Polymer light-emitting devices came out of initial research into conducting polymers starting with the work of Alan Heeger at the University of California at Santa Barbara for which he eventually received a Nobel Prize. Although compound semiconductors and organic crystalline semiconductors perform much better, it is polymers that can be inserted into low-cost, high-throughput manufacturing processes. But they are at the low end of the scale in terms of performance. Inorganic and organic semiconductors have a theoretical limit of 100 percent efficiency. In practice, such limits are never reached, but the figure at least holds out the promise that these compounds can be indefinitely improved. By contrast, polymers have a theoretical limit of only 25 percent, a disappointing prognosis for display engineering. Bredas and his colleagues began looking at how charge carriers — holes and electrons injected into the polymer at electrodes — recombine to produce light. Polymer chains form highways that conduct both types of charge to common meeting places where they organize themselves into short-lived pairs called excitons. Depending on their spin orientation, the carriers can form two different types of exciton, only one of which produces a photon when it decays. The other type, called a triplet exciton, dissipates its energy in the form atomic vibrations when it decays. The spin statistics are stacked against photon production since the light producing singlet excitons have a probability of formation of only1/4. That leads to the 25 percent efficiency limit. "These compounds consist only of light elements, carbon nitrogen hydrogen and oxygen, but what is needed for efficient conversion is heavy atoms," he explained. Heavier atoms can influence the proportion of singlet excitons produced, boosting photon production. In general, the heavier the atoms, the more difficult it becomes to process the materials, so the best performers are the least cooperative at the manufacturing stage. Crystalline organic semiconductors can be doped with heavier atoms while their light-weight organic nature makes them easier to process, although they still require vacuum deposition. In the new look at polymers, Bredas performed calculations on long-chain polymers to look at the dynamics of exciton formation.

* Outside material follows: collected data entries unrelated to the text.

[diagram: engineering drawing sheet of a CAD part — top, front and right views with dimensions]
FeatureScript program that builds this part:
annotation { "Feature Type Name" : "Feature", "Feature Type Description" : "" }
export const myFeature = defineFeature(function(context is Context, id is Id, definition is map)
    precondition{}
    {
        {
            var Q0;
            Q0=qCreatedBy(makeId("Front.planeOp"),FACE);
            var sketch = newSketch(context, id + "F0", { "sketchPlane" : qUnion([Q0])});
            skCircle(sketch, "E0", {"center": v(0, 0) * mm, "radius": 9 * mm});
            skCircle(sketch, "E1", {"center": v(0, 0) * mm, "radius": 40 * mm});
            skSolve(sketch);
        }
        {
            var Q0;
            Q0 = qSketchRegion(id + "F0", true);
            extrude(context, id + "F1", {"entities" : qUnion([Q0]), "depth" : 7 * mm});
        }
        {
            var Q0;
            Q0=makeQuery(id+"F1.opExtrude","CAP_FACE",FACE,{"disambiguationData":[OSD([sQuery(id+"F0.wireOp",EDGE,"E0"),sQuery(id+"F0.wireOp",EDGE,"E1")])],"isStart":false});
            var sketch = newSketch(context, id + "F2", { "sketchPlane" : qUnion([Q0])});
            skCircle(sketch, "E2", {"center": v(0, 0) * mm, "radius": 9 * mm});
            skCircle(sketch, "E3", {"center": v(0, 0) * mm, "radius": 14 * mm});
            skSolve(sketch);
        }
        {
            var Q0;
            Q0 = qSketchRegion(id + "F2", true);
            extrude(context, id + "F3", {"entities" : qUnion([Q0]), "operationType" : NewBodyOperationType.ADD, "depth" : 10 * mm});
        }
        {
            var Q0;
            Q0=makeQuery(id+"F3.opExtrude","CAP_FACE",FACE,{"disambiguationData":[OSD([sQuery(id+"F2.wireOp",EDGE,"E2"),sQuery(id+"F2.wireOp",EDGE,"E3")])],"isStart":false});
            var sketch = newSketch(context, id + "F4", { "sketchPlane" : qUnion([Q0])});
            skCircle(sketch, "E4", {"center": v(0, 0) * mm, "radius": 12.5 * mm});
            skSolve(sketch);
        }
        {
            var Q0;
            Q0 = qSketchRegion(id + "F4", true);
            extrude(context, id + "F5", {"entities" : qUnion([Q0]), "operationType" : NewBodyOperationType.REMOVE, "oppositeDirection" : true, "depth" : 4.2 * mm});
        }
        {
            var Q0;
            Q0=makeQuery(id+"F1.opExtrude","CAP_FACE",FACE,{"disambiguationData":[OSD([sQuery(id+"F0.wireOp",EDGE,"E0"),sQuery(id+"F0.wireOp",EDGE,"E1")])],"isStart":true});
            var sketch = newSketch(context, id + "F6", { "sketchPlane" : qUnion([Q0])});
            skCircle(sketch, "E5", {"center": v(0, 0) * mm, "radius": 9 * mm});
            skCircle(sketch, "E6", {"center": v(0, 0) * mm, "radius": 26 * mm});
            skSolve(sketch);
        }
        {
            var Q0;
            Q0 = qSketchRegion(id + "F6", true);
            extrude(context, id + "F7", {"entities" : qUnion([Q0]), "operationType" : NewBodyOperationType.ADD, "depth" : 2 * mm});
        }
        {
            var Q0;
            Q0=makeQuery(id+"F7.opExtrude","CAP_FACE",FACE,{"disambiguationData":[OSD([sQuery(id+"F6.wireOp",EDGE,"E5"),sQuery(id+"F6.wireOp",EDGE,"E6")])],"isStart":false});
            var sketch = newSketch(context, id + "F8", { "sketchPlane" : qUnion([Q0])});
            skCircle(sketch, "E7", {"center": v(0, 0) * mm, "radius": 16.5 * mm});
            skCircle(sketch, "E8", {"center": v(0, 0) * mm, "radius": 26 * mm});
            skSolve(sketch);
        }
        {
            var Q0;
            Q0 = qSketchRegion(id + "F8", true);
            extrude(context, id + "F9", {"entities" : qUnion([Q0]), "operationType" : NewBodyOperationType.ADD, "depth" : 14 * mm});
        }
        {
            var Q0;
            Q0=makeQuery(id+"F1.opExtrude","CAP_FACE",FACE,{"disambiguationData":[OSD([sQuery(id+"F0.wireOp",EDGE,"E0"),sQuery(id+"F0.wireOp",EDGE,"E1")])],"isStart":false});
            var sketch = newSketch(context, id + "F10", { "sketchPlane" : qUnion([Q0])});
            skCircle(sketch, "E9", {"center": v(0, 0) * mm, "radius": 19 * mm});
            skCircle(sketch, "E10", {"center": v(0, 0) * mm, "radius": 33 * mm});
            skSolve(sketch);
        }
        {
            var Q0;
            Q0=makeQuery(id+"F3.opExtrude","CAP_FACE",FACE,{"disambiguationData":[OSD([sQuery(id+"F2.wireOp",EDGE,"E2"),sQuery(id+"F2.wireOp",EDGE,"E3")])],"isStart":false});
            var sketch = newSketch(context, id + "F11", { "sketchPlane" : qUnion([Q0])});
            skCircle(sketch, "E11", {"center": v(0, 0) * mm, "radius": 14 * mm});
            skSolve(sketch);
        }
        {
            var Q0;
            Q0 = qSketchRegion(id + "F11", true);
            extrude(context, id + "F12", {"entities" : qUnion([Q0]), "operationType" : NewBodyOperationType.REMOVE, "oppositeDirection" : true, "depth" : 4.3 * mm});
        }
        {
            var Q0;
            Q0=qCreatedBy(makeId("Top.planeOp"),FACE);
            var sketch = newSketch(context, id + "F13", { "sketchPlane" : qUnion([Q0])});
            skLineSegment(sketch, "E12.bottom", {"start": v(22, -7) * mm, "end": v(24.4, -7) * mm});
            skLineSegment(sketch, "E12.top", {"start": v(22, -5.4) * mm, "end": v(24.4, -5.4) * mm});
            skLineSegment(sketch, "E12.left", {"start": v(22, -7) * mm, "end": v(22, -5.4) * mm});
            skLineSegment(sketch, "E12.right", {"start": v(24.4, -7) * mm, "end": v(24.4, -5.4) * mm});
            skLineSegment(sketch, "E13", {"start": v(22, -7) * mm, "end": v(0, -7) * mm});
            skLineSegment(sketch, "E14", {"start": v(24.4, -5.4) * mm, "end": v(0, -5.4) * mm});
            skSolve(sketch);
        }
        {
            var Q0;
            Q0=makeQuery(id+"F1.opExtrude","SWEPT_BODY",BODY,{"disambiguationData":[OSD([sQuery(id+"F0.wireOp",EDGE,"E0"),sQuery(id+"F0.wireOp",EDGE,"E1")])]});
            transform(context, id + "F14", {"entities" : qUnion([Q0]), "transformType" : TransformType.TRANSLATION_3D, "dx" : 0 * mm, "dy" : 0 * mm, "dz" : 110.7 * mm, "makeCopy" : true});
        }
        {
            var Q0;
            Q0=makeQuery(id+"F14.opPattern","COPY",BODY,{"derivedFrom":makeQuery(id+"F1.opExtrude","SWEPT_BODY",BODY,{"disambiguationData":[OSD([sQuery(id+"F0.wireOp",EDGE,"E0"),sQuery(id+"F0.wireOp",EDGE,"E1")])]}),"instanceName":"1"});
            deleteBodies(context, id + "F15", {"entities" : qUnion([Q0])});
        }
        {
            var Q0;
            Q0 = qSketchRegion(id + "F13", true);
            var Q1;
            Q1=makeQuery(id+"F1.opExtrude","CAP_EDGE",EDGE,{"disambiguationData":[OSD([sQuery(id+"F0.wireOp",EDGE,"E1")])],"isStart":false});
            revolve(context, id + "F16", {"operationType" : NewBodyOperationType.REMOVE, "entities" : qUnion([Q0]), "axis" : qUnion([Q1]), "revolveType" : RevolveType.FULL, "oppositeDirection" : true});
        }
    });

"Triplet excitons take longer to reach their ground state than singletons, which gives them extra time to transform into photon-producing excitions," he explained. Triplets can dissociate and reform as singletons, and they can also convert via a process known as intersystem crossing.

Calculations show that the longer-chain systems favor the formation of singletons, indicating that there might be polymers that produce more of them than would be predicted by statistics alone. The theoretical studies are now being used in conjunction with experimental work to identify possible candidates with higher conversion efficiencies.